At a Glance
An income tax deduction is a deduction that reduces the amount of tax that a person or a business is required to pay.
Essentially, income tax deductions are expenses incurred throughout the year that can be subtracted from an income before taxation.
However, these deductions have limits (maximums) beyond which the extra amounts cannot be used to reduce the income to be taxed.
A Simplified Example
Cole Lincoln made an income of $2,000,000 in 2019 from his law practice in BC. His accountant informed him that he had the following deductions that could help reduce taxes from his income:
- Cleaning supplies used by a plumber
- Start-up costs such as registration costs
- Office expenses including stationary
- Salaries and wages
- Travel costs
- Utility expenses
His taxable income (income to be taxed) will, therefore, become what remains upon deducting the above business expenses.

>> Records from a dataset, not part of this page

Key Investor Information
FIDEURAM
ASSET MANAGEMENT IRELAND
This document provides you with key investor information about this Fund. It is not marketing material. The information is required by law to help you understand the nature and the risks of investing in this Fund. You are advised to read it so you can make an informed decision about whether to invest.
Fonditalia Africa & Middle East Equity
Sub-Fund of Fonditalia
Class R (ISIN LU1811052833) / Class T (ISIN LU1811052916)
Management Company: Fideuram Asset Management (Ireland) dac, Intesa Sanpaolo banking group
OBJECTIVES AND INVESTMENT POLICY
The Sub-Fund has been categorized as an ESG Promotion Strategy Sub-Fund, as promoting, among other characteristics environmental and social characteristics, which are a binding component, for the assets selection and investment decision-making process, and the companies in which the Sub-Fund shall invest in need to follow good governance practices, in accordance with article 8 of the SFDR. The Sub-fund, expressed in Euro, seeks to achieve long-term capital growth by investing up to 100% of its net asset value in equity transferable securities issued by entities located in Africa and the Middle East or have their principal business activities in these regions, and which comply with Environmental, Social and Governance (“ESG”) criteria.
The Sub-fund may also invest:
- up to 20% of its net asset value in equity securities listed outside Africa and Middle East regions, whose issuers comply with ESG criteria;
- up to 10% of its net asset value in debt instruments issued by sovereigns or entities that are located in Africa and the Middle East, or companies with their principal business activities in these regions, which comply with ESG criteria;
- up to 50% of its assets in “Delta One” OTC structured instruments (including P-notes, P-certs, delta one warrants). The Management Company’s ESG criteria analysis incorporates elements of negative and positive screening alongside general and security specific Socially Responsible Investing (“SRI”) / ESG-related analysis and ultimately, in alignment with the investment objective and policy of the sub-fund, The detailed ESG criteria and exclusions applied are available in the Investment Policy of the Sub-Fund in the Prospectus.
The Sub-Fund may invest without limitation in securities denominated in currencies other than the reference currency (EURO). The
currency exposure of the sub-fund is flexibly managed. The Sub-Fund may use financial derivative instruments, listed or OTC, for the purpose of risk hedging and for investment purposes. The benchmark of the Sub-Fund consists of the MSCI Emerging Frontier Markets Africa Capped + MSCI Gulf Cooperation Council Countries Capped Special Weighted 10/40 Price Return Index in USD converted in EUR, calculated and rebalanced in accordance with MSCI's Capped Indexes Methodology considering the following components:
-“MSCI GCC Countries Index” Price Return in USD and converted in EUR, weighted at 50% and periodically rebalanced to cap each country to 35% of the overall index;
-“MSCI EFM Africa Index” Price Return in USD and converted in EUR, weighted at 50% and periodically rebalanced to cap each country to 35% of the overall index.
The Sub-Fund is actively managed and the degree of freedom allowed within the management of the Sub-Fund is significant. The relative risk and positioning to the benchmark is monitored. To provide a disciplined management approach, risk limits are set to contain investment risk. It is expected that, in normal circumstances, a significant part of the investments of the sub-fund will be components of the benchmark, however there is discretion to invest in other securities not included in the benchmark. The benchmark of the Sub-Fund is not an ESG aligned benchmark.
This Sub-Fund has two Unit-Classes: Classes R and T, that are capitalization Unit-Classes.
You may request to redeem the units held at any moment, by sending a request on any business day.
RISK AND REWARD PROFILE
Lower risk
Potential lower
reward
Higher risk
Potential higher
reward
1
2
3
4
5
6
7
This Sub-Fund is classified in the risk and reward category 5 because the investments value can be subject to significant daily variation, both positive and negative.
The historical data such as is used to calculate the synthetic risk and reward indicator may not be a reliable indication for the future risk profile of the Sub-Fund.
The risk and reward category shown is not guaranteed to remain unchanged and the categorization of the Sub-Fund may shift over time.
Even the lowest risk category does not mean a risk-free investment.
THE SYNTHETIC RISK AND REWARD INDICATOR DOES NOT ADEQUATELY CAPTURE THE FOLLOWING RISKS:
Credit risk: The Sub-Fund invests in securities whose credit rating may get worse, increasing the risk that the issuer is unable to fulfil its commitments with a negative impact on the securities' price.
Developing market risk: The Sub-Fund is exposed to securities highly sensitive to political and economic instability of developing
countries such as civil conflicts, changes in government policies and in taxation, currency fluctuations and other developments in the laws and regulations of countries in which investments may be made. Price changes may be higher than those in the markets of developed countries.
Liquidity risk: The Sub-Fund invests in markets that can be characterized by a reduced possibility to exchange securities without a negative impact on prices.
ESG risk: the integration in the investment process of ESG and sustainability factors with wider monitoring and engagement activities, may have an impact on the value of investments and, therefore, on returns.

Importantly: Cole wasn't allowed to deduct personal expenses including:
- Travel expenses
- Meals with friends
- Rent for his Vancouver penthouse
What this means for you and your business
The CRA places certain limitations to what you can and cannot deduct in terms of the amount and nature of the expense. For example, personal expenses cannot be deducted against a business income.
To reduce your tax expense to the government, you need to know exactly what qualifies as a tax deduction and what doesn't. A great way of mastering this is by following the advice from the CRA's Liaison Office:
"The important thing is that the expenses must be incurred to earn the business income and they must be reasonable under the circumstances."